Après deux ans de négociations, les 194 pays membres de l’Organisation mondiale de la santé (OMS) peinent à s’accorder sur les termes d’un traité mondial de préparation et de riposte aux futures pandémies. Initiées en 2021 avec l’ambition de ne pas reproduire les erreurs et les inégalités de la réponse à la pandémie de Covid, les négociations butent notamment sur le financement d’une réponse coordonnée et la répartition des avantages tirés du partage des séquences génétiques des agents pathogènes.
Le dernier round de négociations, achevé le 10 mai - alors que les discussions devaient initialement prendre fin en mars -, a abouti à un « texte complexe, très long », contenant encore de nombreux éléments en discussion, voire des questions non abordées « faute de temps », décrit le Pr Michel Kazatchkine, membre du Panel indépendant d’experts chargé d’évaluer la réponse mondiale à la pandémie de Covid.
Le document sera soumis à l’Assemblée mondiale de la santé (organe de gouvernance de l’OMS) lors d’une réunion qui s’ouvre le 27 mai. La rencontre sera l’occasion d’un « état des lieux » des pourparlers, poursuit l’ancien directeur du Fonds mondial de lutte contre le sida. En amont, une nouvelle session de discussions, sous l’égide du groupe intergouvernemental en charge des négociations (Intergouvernmental Negociating Body – INB), est annoncée du 20 au 24 mai.
Forte opposition sur un système mondial d'accès aux pathogènes
L’adoption d’un nouveau système mondial pour l'accès aux agents pathogènes et le partage des avantages tirés de leur étude (vaccins, traitements, tests…), le « Pathogen Access et Benefit-sharing », compte parmi les principaux points de blocage. « Pour les pays du Sud, frustrés à juste titre de l’expérience de la pandémie de Covid et de l’accès inégal aux vaccins, cette question de la compensation est critique », résume le Pr Kazatchkine.
Aucun accord n’a par ailleurs été trouvé sur les questions de propriété intellectuelle, au cœur d’une bataille à l’Organisation mondiale du commerce (OMC) pendant la pandémie. « Les pays de l’Union européenne, les États-Unis et la Suisse ont posé des lignes rouges strictes », commente-t-il.
Les désaccords persistent également sur le transfert de technologie vers les pays les plus démunis ou sur le financement du renforcement des capacités de riposte des pays. Qui va payer et combien reste à déterminer.
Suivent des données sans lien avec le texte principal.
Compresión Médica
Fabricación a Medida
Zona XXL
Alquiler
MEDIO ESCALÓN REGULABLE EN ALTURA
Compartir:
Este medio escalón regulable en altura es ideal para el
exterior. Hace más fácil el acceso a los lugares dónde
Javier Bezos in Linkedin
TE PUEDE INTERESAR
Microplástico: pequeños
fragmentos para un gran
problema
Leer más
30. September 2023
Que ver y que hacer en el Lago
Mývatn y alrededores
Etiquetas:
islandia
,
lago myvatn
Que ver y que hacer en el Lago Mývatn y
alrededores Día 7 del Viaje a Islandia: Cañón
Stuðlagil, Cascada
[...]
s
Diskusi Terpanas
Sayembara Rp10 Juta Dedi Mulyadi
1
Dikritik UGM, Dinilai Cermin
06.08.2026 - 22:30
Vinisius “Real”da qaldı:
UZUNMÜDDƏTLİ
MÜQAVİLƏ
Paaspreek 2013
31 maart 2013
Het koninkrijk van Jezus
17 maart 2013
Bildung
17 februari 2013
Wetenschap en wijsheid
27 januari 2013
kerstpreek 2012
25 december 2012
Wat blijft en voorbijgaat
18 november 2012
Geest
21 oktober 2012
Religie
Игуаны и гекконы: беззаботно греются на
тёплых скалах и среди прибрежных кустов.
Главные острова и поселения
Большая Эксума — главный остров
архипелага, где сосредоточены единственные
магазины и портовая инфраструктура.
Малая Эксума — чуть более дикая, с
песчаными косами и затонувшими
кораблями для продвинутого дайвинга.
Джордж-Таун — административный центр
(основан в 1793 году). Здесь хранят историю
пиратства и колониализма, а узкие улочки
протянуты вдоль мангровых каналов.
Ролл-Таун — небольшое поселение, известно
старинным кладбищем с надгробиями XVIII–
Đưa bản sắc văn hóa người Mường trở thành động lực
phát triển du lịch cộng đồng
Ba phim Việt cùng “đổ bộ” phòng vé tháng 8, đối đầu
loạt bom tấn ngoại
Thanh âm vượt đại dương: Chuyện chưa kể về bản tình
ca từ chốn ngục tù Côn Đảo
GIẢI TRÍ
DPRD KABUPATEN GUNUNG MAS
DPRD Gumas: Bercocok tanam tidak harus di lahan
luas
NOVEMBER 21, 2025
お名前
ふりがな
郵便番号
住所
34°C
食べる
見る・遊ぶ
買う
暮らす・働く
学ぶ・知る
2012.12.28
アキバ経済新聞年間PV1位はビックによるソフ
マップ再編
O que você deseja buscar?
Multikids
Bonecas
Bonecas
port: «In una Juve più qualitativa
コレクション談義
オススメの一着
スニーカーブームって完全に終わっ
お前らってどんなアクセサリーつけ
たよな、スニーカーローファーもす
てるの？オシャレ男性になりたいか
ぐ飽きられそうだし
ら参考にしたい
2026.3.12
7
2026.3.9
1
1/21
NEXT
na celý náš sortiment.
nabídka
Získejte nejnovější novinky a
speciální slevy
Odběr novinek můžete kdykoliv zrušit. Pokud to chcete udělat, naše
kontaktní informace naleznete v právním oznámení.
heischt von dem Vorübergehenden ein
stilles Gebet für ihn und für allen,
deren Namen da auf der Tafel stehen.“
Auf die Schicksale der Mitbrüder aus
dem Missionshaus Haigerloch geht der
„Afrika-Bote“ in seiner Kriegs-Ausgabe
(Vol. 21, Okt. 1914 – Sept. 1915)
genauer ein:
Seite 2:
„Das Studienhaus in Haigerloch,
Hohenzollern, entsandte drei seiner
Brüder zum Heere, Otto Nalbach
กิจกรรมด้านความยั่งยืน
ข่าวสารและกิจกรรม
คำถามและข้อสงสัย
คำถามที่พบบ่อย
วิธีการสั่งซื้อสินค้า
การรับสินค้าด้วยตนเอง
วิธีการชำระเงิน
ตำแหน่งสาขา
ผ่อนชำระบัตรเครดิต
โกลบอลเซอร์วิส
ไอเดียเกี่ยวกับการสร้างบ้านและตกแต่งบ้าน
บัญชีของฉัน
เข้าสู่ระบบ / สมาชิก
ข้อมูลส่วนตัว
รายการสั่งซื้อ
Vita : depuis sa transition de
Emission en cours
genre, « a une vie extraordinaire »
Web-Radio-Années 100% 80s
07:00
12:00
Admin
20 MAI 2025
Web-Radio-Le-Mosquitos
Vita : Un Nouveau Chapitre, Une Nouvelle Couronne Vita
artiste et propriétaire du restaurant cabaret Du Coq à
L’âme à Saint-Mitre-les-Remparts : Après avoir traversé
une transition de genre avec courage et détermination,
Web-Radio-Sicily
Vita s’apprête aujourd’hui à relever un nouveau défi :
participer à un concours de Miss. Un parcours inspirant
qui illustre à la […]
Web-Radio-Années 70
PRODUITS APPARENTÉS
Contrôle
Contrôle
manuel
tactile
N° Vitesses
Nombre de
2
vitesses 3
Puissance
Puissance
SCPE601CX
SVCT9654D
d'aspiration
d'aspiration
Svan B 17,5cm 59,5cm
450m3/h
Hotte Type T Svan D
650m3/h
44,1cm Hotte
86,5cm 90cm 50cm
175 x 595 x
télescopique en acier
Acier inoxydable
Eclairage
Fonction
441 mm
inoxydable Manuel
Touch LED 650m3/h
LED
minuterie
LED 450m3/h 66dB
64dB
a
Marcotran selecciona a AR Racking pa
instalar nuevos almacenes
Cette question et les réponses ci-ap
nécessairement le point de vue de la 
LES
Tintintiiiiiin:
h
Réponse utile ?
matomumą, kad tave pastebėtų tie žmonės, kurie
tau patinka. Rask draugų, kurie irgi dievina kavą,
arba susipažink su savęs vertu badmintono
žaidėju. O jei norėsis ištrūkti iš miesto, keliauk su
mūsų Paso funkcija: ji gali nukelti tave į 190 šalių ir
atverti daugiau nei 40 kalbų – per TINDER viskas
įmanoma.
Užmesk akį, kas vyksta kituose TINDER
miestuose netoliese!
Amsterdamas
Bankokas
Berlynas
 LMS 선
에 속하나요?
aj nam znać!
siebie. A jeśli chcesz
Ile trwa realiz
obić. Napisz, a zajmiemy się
L’enjeu d’une surveillance intégrée dans une perspective One health est toujours en discussion. De même que la question de la redevabilité (obligation de rendre des comptes). « Chacun fait des efforts dispersés. Mais à qui les États devraient-ils rendre compte de ce qu’ils font ou ne font pas ? Et comment les accords conclus seront-ils respectés et suivis ? », détaille le Pr Kazatchkine.
Vers la poursuite des négociations ?
Face aux intérêts divergents en présence, et à un contexte international peu propice au multilatéralisme, l’ultime session de négociations prévue en amont de l’Assemblée mondiale de la santé sera cruciale. « À l’issue de cette dernière tentative, l’INB enverra un document comprenant les points d’accord et de désaccord à l’Assemblée qui devra se prononcer », explique le Pr Kazatchkine. Un accord, même a minima, sur les points convergents comme la surveillance ou l’alerte « aurait le mérite d’exposer les consensus. Ce pourrait être un point de départ pour de futures discussions », poursuit-il. Et d’ajouter : « l’absence d’accord serait un échec important pour la communauté internationale ».
Ces longues tractations ont des précédents. La Convention de l'OMS pour la lutte contre le tabac, adoptée en mai 2003, a demandé plusieurs années de négociations pour construire un cadre de régulation. À l’inverse, sur d’autres sujets, « des consensus ont émergé rapidement malgré un monde politiquement très clivé », rappelle le Pr Kazatchkine, citant la catastrophe de Tchernobyl et l’adoption en 6 mois d’une convention sur les menaces nucléaires.
Les suites des discussions sur un traité mondial de riposte aux pandémies restent incertaines. La résolution qu’adoptera l’Assemblée mondiale de la santé pourrait définir les modalités de poursuite des négociations. « La constitution de groupes de travail spécifiques pourrait être proposée sur les sujets les plus difficiles, dont certains, comme la propriété intellectuelle, ne concernent pas seulement l’OMS », avance le Pr Kazatchkine.
Pour l’heure, l’état des discussions met en évidence le « recul du multilatéralisme » et le « recul de la capacité du monde à œuvrer ensemble à la résolution d’un problème commun », regrette-t-il. Malgré les millions de morts du Covid, la communauté internationale est encore loin de « l’effort global et indispensable de préparation aux pandémies », conclut-il.